Chihuahuan Desert Network (CHDN)

CHDN dune dynamics icon symbol

Dune Dynamics Monitoring

Gypsum dunes as White Sands National Monument
Gypsum dunes at White Sands National Monument.

Inventory Reports

Monitoring Reports

Protocol Documents

Vital Signs Included in Protocol

  • Dune Formation and Stability
  • Dune Morphology


Project Contacts

Hildy Reiser, Science Advisor
Chihuahuan Desert Network

Project Cooperators

Department of Geology, University of Texas - Austin


The three largest gypsum dune fields in the world are all located in the Chihuahuan Desert. White Sands National Monument protects a portion of the largest dune field, the second largest field is located in Cuatro Cienegas in the Mexican state of Coahuila, and the third largest is encompassed by Guadalupe Mountain National Park. Gypsum dissolves in water. Thus, it is unusual for it to be found in the form of sand. These dune fields are located in closed basins—meaning water doesn't flow out of the basin. Water sinks into the ground or forms shallow pools which dry out under the desert sun, leaving behind gypsum crystals, which break down into sand when exposed to weather. Strong prevailing winds push the sand into dunes that constantly change shape as they move downwind. Dunes are stabilized by the presence of vegetation and water. The water table in the dune field is shallow, and the dunes wick water up from the beneath the ground, stabilizing the dunes.

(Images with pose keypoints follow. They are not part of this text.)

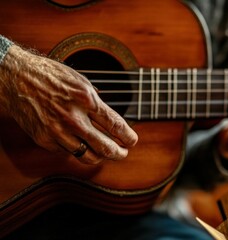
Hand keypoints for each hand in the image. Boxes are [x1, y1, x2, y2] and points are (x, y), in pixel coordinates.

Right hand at [0, 45, 137, 163]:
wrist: (16, 77)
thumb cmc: (51, 76)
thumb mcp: (81, 82)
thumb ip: (96, 103)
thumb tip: (112, 123)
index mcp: (85, 99)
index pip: (115, 125)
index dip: (128, 137)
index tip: (133, 141)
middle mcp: (72, 117)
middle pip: (105, 147)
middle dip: (119, 153)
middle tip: (124, 152)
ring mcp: (57, 131)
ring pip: (87, 156)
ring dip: (100, 156)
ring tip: (106, 153)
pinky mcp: (44, 139)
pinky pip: (67, 152)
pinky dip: (76, 149)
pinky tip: (80, 143)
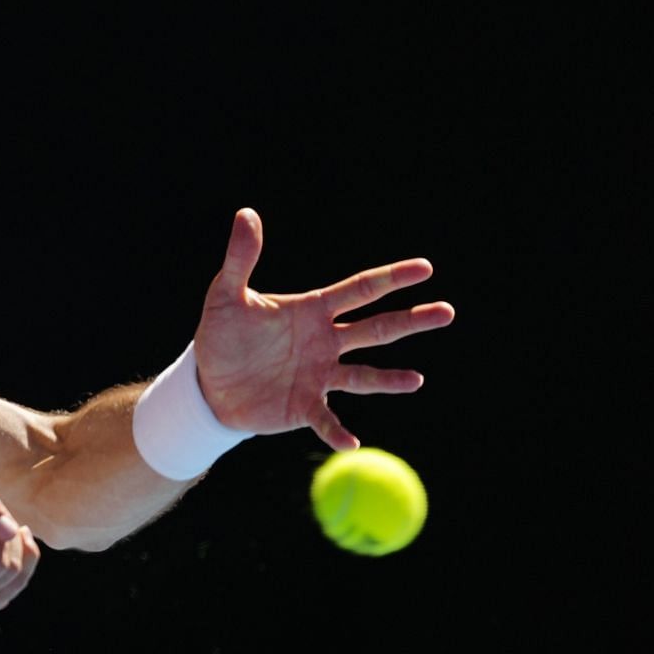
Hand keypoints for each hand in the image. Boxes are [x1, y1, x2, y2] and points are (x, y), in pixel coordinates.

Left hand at [194, 208, 454, 449]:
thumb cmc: (222, 335)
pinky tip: (352, 440)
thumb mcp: (227, 296)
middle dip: (411, 321)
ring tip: (416, 380)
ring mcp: (319, 375)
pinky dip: (338, 430)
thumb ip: (240, 259)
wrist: (207, 383)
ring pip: (363, 375)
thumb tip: (246, 214)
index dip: (392, 278)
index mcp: (314, 311)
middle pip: (377, 328)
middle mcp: (326, 342)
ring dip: (390, 379)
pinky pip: (326, 418)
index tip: (424, 268)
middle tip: (447, 312)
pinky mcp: (304, 406)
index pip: (360, 290)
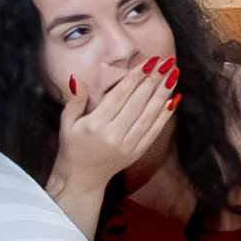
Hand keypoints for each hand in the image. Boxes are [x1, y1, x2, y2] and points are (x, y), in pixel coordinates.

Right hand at [54, 55, 174, 198]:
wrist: (82, 179)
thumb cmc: (72, 147)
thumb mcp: (66, 123)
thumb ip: (74, 101)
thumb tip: (77, 79)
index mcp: (95, 125)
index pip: (120, 95)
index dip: (136, 77)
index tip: (149, 61)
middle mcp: (114, 135)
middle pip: (138, 102)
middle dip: (154, 79)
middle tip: (167, 61)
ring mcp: (128, 145)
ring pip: (150, 114)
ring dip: (164, 93)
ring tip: (174, 73)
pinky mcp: (137, 152)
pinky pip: (154, 130)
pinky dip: (165, 114)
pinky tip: (174, 99)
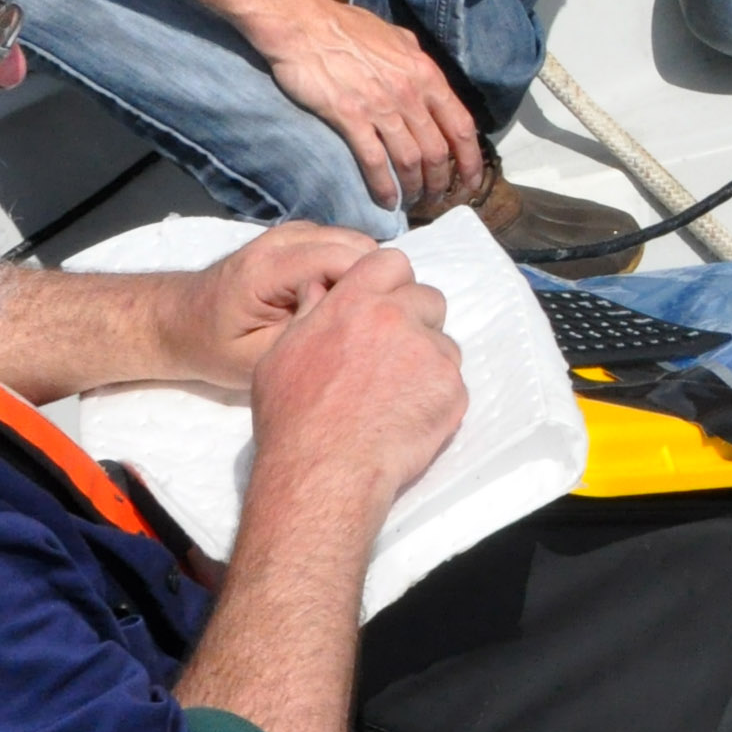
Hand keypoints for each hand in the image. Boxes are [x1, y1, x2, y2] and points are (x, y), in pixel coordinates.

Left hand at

Monitoring dune dynamics is paramount to understanding this inherently mobile landscape. The baseline data collection has demonstrated that repeated LiDAR (Light Detection and Ranging) surveys represent an effective means of monitoring topographic change. This assessment will also clarify potential cause and effect relationships between dune activity, vegetation and the shallow water table.

Monitoring Objectives

  1. What are the migration rates of the sand dunes?
  2. Do the rates of dune migration change spatially over the dune field?
  3. Are the dune migration rates changing over time?
  4. Are dunes changing in size and shape over time and through space?
  5. Is the overall size of the dune field expanding, contracting or staying the same?

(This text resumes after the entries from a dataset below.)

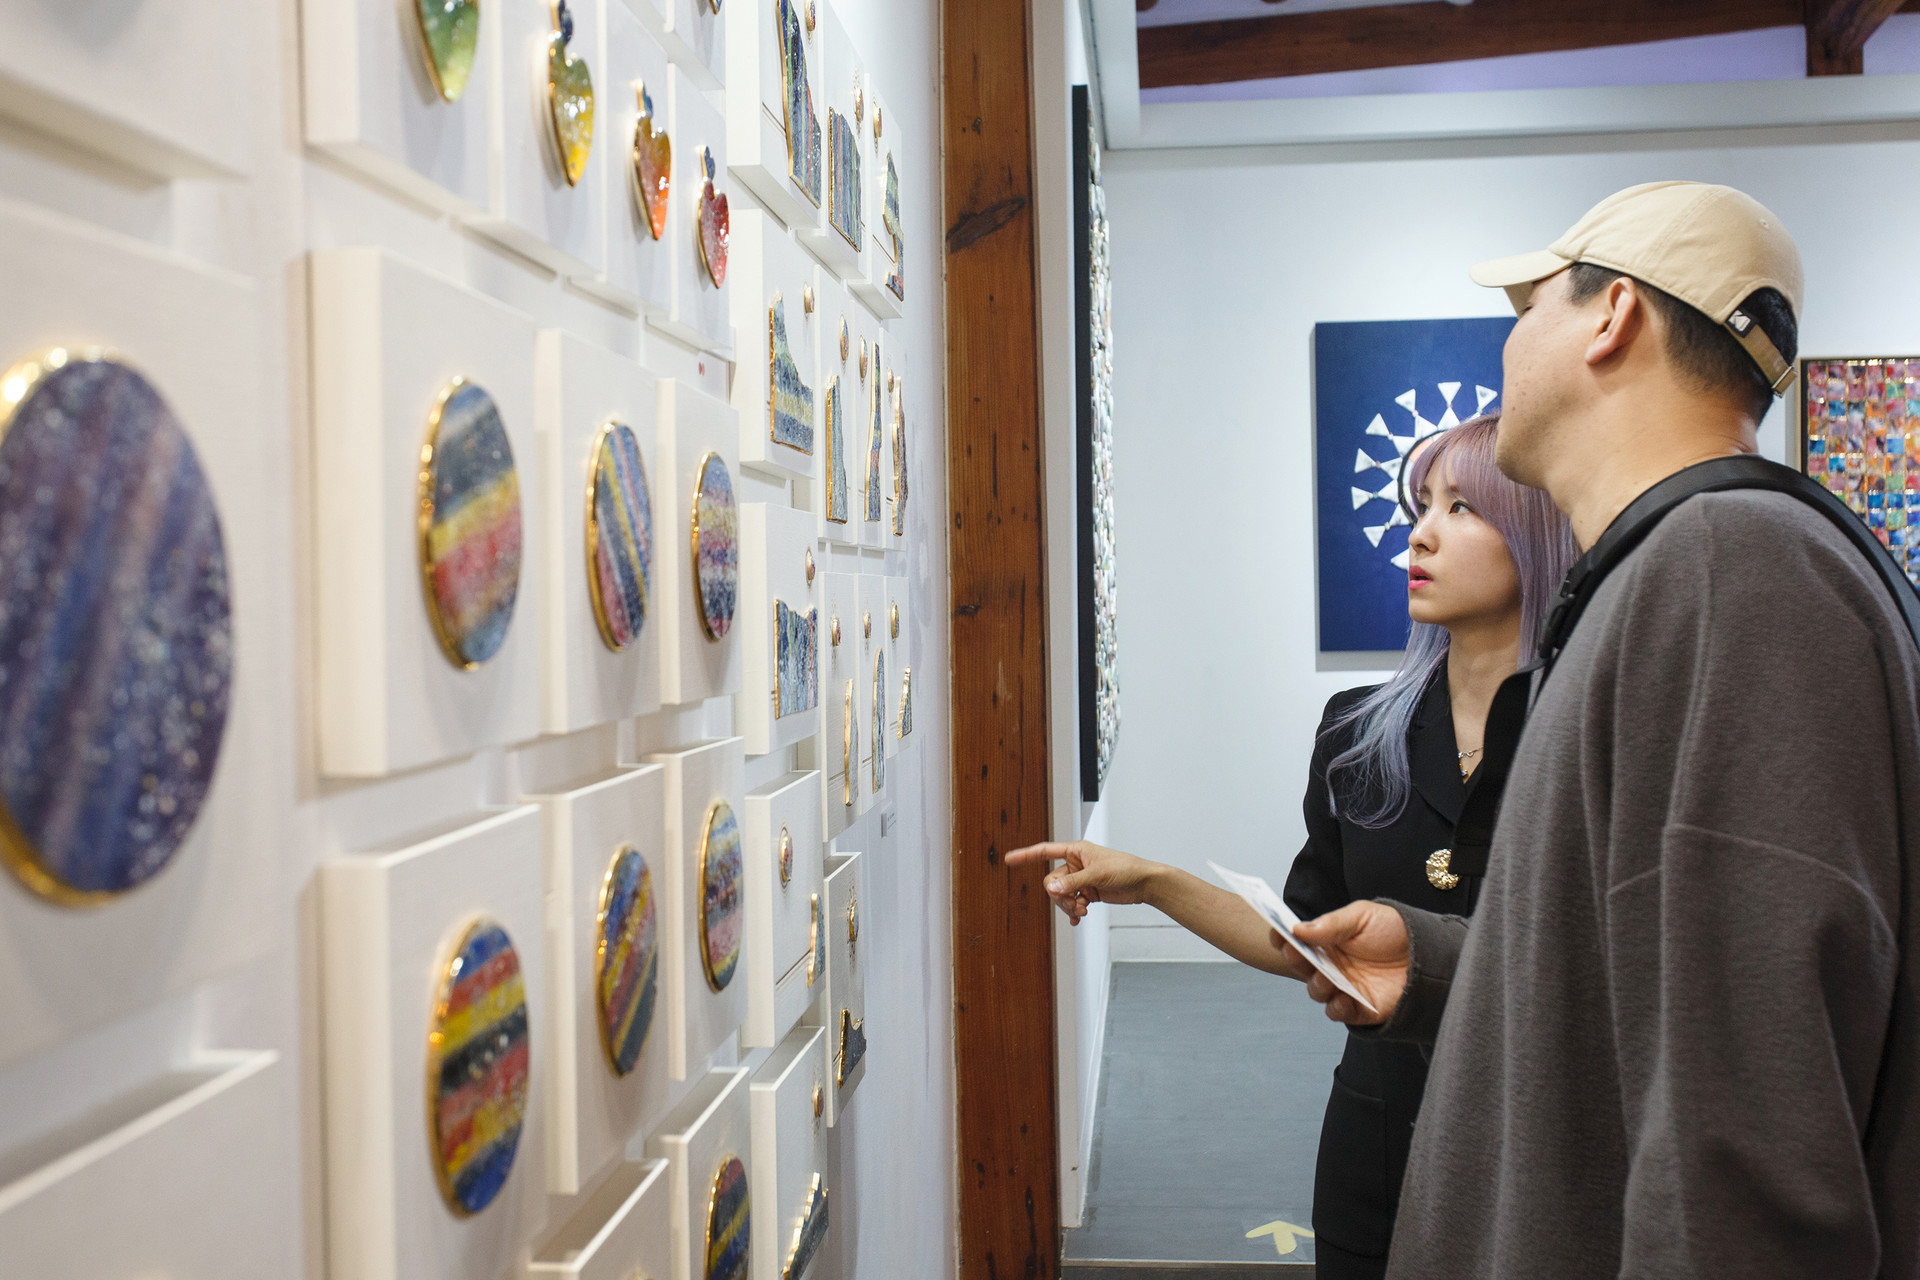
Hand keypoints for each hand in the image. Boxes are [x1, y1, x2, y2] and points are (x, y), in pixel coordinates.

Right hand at [1003, 840, 1157, 925]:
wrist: (1143, 883)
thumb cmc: (1125, 869)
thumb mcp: (1097, 875)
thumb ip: (1073, 883)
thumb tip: (1051, 890)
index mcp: (1076, 851)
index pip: (1045, 851)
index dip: (1026, 855)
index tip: (1010, 859)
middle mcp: (1076, 864)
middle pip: (1052, 881)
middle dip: (1060, 896)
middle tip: (1073, 904)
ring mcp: (1081, 879)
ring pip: (1061, 895)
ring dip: (1068, 905)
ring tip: (1081, 911)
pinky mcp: (1088, 892)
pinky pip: (1072, 903)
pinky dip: (1074, 912)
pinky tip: (1078, 919)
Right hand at [1289, 900, 1410, 1026]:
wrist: (1430, 954)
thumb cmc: (1395, 930)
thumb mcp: (1362, 916)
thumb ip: (1331, 923)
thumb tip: (1298, 929)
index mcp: (1327, 940)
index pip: (1297, 940)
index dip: (1283, 938)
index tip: (1278, 934)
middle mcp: (1331, 964)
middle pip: (1301, 965)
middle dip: (1295, 959)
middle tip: (1295, 951)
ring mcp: (1344, 986)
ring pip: (1316, 990)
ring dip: (1316, 984)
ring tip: (1326, 976)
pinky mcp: (1359, 1007)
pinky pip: (1338, 1012)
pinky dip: (1336, 1007)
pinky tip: (1343, 998)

  • Dune size: maximum and average dune height, surface area, volume
  • Spacing between dunes
  • Dune migration rates, changes in dune morphology, and spatial variations in dune activity across the dune field
  • Dune field area

Management Applications

Information on the movement of dunes can assist White Sands National Monument steward their dynamic landscape. Monitoring of dune dynamics will be conducted in concert with vegetation and groundwater monitoring. Knowledge of the relationship between these elements may assist park managers in understanding possible impacts of large-scale groundwater withdrawal projects in the region and changing climate on the integrity of the dune field. Because the dune field lies in an area once occupied by ancient lakes, the LiDAR sampling may help determine erosion rates for paleontologically-rich shoreline deposits and locate and monitor unique archaeological gypsum hearth mounds.

Protocol Status

This protocol has undergone formal peer-review, and should be approved and published in 2013. Dune Dynamics baseline data collection was conducted in 2007 and 2008. Additional LiDAR surveys were conducted between 2009 and 2010. The next set of LiDAR surveys will be collected in 2015 and 2016.

Status and Trends

Status information is provided in the baseline final report. (Kocurek, G., D. Mohrig, E. Baitis, R. C. Ewing, V. Smith, and A. Peyret. 2012. LiDAR Surveys of Gypsum Dune Fields in White Sands National Monument, New Mexico. Natural Resource Technical Report NPS/CHDN/NRTR–2012/558. National Park Service, Fort Collins, Colorado) Insufficient data have been collected for trend determination.